Researchers at Cornell University have found growing commercial crops on solar farms can increase food production while improving solar panel performance and longevity. They created a tool to test the costs and benefits of placing solar panels on agricultural land and tested it on soybean crops, finding positive results that reinforce the role of agrivoltaics.
“There is potential for agrivoltaic systems to provide increased passive cooling through taller panel heights, more reflective ground cover and higher evapotranspiration rates compared to traditional solar farms,” senior author Max Zhang said in a statement. “We can generate renewable electricity and conserve farmland through agrivoltaic systems.”
Testing solar panels in agriculture
Using solar panel temperature data and a climate model, Zhang and his team evaluated solar panel height, the light reflectivity of the ground and rates of evapotranspiration (the process where water vapor rises from the plants and soil). They found solar panels set up over vegetation had a surprising cooling effect, enhancing the solar panel lifespan and agricultural productivity.

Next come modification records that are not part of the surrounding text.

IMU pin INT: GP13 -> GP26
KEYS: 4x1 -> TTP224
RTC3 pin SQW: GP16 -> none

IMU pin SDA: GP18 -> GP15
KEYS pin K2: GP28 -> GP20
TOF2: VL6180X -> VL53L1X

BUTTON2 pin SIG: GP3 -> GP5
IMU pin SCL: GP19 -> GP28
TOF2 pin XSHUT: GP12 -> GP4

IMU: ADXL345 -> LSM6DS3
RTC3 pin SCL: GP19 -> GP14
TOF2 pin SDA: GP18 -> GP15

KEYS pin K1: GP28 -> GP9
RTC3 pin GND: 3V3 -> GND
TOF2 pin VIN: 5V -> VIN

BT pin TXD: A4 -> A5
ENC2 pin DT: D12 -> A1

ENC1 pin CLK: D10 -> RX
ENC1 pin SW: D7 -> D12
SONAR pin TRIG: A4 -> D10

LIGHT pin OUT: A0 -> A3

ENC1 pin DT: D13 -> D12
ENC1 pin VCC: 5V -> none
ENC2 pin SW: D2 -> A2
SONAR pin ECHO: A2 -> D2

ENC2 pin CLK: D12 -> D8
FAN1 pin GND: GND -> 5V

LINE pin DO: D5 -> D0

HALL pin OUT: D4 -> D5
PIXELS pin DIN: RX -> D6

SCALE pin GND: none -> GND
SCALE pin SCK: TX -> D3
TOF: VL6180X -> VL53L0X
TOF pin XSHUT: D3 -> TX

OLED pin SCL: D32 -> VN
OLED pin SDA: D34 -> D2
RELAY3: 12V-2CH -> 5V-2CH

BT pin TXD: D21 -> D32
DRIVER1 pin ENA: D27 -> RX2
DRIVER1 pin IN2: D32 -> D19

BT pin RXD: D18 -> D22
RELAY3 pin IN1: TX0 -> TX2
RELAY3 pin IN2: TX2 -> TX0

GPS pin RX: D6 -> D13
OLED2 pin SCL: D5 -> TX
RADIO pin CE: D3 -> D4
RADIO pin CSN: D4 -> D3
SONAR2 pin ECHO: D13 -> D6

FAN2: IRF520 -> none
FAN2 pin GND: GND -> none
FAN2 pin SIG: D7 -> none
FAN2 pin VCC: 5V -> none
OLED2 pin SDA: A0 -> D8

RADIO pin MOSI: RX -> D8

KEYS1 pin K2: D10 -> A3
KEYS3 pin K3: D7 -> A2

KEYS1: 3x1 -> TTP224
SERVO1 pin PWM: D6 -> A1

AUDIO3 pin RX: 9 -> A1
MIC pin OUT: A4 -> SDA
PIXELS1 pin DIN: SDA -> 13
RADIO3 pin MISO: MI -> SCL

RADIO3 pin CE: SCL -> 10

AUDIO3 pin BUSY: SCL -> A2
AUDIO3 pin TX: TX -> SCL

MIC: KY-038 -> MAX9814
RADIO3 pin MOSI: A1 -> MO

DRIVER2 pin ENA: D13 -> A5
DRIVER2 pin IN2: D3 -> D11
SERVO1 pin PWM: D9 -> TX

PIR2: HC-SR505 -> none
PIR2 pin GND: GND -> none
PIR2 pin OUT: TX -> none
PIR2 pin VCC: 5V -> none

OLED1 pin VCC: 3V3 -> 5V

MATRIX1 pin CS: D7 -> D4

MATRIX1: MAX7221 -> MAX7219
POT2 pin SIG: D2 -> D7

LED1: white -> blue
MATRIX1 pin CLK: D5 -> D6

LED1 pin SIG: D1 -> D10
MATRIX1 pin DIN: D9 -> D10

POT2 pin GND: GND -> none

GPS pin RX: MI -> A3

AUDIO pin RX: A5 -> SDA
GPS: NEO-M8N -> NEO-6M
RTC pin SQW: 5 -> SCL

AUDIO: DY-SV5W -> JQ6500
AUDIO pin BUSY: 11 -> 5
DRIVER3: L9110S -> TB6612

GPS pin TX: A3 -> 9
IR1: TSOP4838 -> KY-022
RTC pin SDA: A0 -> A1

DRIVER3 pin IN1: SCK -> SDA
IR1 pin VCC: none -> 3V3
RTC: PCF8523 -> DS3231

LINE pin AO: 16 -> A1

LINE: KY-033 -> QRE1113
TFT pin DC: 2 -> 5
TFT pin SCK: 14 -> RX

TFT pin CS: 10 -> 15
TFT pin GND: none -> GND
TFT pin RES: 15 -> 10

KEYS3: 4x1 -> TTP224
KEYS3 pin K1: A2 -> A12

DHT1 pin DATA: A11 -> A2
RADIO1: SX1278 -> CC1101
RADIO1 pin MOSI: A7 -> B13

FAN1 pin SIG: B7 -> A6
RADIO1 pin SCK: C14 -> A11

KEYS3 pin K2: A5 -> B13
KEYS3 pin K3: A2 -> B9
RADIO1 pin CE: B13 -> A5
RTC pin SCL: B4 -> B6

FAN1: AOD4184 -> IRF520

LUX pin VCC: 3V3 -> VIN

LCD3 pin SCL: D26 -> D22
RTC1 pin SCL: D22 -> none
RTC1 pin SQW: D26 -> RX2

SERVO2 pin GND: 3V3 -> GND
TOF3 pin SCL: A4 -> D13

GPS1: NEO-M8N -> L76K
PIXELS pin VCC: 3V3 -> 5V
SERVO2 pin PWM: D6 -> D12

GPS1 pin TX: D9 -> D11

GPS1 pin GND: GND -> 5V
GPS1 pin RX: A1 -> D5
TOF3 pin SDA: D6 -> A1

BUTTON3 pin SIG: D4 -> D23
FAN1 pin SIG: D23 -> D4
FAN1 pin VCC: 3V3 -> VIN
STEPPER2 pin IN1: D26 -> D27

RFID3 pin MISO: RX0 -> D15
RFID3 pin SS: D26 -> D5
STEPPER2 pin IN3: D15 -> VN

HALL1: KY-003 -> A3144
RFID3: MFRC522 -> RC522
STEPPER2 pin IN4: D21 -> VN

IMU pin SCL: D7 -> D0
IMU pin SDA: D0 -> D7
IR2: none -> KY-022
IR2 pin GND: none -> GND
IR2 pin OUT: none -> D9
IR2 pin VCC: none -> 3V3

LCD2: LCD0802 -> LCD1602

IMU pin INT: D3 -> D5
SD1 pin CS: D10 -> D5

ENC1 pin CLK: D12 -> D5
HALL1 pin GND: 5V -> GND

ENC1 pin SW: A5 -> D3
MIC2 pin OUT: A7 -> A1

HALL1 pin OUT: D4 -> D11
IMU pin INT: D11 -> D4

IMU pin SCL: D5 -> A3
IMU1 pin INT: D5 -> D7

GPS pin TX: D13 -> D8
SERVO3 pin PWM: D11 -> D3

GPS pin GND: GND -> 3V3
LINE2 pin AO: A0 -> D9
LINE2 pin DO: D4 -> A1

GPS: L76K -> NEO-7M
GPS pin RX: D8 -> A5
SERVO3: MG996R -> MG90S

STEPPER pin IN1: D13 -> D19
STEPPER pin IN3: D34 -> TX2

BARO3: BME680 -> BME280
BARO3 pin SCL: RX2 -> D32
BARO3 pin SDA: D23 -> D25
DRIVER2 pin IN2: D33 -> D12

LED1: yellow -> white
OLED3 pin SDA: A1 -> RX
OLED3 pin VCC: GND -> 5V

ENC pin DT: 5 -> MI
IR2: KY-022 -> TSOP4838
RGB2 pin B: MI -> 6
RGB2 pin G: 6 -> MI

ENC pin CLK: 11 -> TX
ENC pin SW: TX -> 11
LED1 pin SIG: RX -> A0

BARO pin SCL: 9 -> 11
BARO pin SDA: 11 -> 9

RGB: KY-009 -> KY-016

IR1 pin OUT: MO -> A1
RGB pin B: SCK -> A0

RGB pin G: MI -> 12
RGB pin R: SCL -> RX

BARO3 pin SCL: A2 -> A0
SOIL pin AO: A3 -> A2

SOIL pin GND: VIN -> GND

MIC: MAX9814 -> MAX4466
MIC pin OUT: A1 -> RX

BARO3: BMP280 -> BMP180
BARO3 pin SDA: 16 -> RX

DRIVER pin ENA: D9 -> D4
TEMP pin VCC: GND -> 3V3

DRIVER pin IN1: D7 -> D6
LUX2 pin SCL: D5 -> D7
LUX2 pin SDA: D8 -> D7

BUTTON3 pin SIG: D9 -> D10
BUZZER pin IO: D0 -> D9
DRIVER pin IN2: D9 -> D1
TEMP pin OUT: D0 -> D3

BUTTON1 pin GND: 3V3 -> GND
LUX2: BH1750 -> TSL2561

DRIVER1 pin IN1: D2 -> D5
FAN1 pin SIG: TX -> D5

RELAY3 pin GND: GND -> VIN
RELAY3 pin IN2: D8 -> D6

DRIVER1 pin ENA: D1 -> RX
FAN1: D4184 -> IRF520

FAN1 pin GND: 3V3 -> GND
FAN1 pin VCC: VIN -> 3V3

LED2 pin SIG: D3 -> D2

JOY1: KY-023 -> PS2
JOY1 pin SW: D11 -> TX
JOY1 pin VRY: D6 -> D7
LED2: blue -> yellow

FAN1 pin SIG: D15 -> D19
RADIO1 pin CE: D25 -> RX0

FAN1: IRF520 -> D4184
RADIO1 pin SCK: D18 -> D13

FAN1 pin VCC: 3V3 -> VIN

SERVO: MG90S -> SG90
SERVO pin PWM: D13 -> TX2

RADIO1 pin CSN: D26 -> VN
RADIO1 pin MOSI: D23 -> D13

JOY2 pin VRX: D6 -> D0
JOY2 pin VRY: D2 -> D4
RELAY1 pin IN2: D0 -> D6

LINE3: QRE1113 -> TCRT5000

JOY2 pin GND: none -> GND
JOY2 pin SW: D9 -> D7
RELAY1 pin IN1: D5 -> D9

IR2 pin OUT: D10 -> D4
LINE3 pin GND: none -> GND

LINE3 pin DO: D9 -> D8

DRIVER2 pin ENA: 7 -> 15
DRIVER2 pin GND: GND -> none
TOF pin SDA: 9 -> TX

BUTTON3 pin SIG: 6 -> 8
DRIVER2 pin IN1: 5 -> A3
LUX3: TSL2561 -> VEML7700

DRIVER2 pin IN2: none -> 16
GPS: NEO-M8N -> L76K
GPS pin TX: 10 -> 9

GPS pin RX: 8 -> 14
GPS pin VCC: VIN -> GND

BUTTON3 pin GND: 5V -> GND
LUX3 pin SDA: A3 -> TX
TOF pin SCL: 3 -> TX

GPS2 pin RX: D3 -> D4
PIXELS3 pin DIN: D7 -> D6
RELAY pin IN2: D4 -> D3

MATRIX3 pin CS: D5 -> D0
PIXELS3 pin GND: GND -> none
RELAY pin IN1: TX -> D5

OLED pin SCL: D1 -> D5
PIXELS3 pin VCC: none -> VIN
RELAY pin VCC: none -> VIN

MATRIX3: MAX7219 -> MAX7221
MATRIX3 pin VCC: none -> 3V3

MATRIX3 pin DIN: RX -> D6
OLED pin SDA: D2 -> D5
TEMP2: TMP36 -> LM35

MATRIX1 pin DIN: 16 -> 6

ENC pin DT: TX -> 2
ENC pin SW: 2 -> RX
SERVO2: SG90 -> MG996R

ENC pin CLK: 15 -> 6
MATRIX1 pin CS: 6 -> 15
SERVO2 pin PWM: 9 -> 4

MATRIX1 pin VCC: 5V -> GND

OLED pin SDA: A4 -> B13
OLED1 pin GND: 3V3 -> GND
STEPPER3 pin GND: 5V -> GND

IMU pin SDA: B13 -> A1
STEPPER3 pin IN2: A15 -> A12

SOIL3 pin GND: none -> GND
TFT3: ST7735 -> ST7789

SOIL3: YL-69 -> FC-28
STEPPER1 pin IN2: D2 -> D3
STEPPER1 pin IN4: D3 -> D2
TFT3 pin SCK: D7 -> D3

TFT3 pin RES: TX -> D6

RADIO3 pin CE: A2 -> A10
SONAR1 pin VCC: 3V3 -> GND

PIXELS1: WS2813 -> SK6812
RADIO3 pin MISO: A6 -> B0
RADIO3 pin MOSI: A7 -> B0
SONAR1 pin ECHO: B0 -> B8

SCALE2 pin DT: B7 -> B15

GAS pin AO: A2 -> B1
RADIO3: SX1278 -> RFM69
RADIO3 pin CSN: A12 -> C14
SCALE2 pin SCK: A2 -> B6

“As you decrease the solar panel operating temperature, you can increase efficiency and improve the longevity of your solar modules,” Henry Williams, lead author, said in a statement. “We’re showing dual benefits. On one hand, you have food production for farmers, and on the other hand, we’ve shown improved longevity and conversion efficiency.”
The researchers also make recommendations for placing the panels: panels should be placed higher above the soil. Solar modules mounted 13 feet (3.9 meters) above the ground resulted in temperature reductions of up to 50 F (10 C), compared to solar farms mounted just 1.6 feet over bare soil.
The study was published in the journal Applied Energy.